I am a huge perfectionist, especially when it comes to my art. I'm extremely critical about my work. I see faults where other people see beauty. I castigate my work when others praise it. But I am finally learning to let go. I haven't worked on a proper canvas in years, because I always felt my work was not good enough to be on a professional canvas, it belonged in a book in my cupboard, said my head.
Last week I wasn't feeling good about things, among other things I was unhappy about not painting enough, I mean
properly painting enough. Then I said to myself,
why am I sitting here feeling sad about not painting when I have paints and a canvas in the next room? so before I could talk myself out of it I ran next door, grabbed every art supply I owned, threw them on the floor of my living room and I painted. With a bottle of wine at hand, and loud music on to drown out those scornful voices in my head telling me I couldn't do it, I painted with an open heart.

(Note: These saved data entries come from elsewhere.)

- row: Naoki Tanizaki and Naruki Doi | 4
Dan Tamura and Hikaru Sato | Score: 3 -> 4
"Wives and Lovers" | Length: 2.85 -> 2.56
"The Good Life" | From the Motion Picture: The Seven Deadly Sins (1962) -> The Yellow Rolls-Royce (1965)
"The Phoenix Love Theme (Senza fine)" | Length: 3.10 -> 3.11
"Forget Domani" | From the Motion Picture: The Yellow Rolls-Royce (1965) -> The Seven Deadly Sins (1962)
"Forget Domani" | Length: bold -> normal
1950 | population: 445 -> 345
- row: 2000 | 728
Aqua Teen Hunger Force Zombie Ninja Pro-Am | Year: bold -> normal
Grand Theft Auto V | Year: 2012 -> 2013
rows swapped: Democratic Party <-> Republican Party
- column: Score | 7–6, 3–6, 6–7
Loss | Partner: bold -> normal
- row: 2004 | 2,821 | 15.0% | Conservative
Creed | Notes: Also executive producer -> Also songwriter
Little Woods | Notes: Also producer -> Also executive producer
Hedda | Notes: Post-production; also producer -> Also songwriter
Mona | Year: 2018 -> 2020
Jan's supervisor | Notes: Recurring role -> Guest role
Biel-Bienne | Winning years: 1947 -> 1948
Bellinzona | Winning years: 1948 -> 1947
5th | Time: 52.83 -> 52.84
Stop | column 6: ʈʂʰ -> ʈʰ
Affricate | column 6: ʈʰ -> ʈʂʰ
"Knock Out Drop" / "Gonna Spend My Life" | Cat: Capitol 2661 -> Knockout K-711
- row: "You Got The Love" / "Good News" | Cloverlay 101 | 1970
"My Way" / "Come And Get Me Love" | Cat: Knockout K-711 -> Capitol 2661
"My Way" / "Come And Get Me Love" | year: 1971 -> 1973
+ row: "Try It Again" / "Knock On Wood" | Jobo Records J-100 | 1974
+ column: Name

I didn't have a clear idea of what I wanted to do or where I wanted to go with it, but I was painting, and instead of the usual perfectionist tendencies I adopt when working on my art I allowed myself to let go and just paint, and without letting the paint dry I painted some more. I can't explain the emotion that went into this painting, it was an emotional night, and that's why, even though I woke up in the morning and immediately picked out things I wanted to change and work on, I decided to leave this painting as it is, perfectly imperfect, because this painting is the product of my raw emotion, and I hope that this emotion comes through in the painting. Because to me that's what art is all about, stirring emotion within people.